Rubio never talked about Republicans and Democrats. His speech hovered above partisanship. Instead, he talked about “those who haven't seen it this way. … They think that we need a guardian class in American government to protect us from ourselves. They think that the free-enterprise system is unfair, that a few people make a lot of money, and the rest of us get left behind. They believe that the only way business can make its money is by exploiting its workers and its customers. And they think that America's enemies exist because of something America did to earn their enmity.”
These other politicians were trying to “redefine our government, our economy, and our country,” he warned. “The leaders with this worldview … have used a severe economic downturn, a severe recession as an excuse to implement the statist policies that they have longed for all this time.”
Rubio isn’t the first politician to use this kind of appeal: Barack Obama and Bill Clinton blended biography and political vision in their successful presidential campaigns. But Rubio has taken their method and used it to promote a very conservative rather than a liberal or progressive agenda.
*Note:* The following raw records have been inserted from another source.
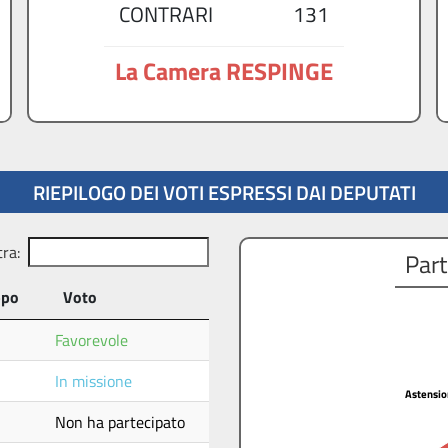
CONTRARI
131
La Camera RESPINGE
RIEPILOGO DEI VOTI ESPRESSI DAI DEPUTATI
tra:
Part
ppo
Voto
Favorevole
In missione
Astensi
Astensi
Non ha partecipato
And he has done it in such a way that never really spells out what the specific agenda is. Does he think global warming is a hoax? Does he think the stimulus cost jobs rather than created them? He never said one way or the other, but his conservative audience was somehow led to believe that, like them, he held these views.
Rubio also didn’t brand his political opponents socialists. He didn’t describe the White House as followers, as one daffy speaker put it, of Marx, Engels, Che Guevara, Hugo Chavez, and Saul Alinsky. But using his own life story, he framed the choice facing Americans in a way that evoked the contrast between his Horatio Alger capitalism and Obama’s or Nancy Pelosi’s socialism. America, he said, “is the only country in the world where today’s employee is tomorrow’s employer. And yet, there are still people in American politics who, for some reason, cling to this belief that America is better off adopting the economic policies of nations whose people immigrate here from there.”
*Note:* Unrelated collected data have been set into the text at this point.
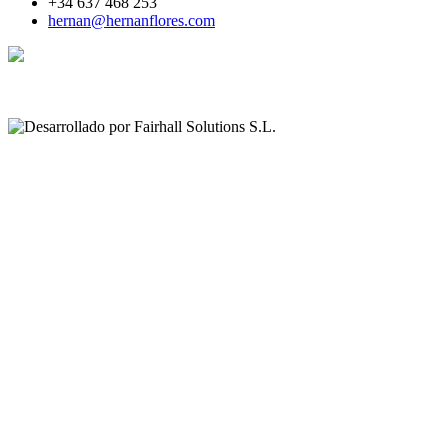
+34 637 468 253
hernan@hernanflores.com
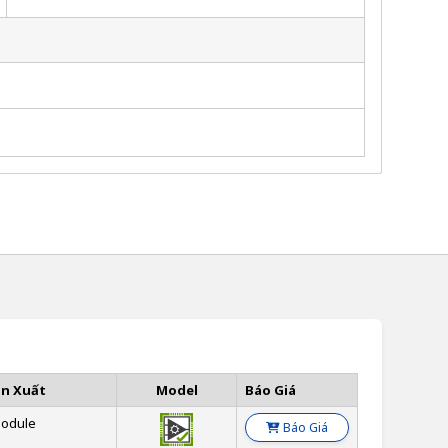
ản Xuất
Model
Báo Giá
odule
Báo Giá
Rubio wasn’t referring to immigrants from the capitalist Philippines or Costa Rica, but those, like his own family, who came from socialist Cuba. “Do I want my children to grow up in the country that I grew up in or do I want them to grow up in a country like the one my parents grew up in?” he asked. The audience knew immediately what he was saying—and the choice he was posing—but his incendiary message was implicit and softened by the insertion of his biography.
Other speakers at the CPAC convention who had similar or even greater political aspirations—such as Mitt Romney and Newt Gingrich—also tried to stoke the audience’s passions without endorsing their specific policies or prejudices, but none did so as eloquently or credibly as Rubio. The 39-year-old Cuban-American who has the looks of a matinee idol and speaks with wit and vigor is a force to be reckoned with.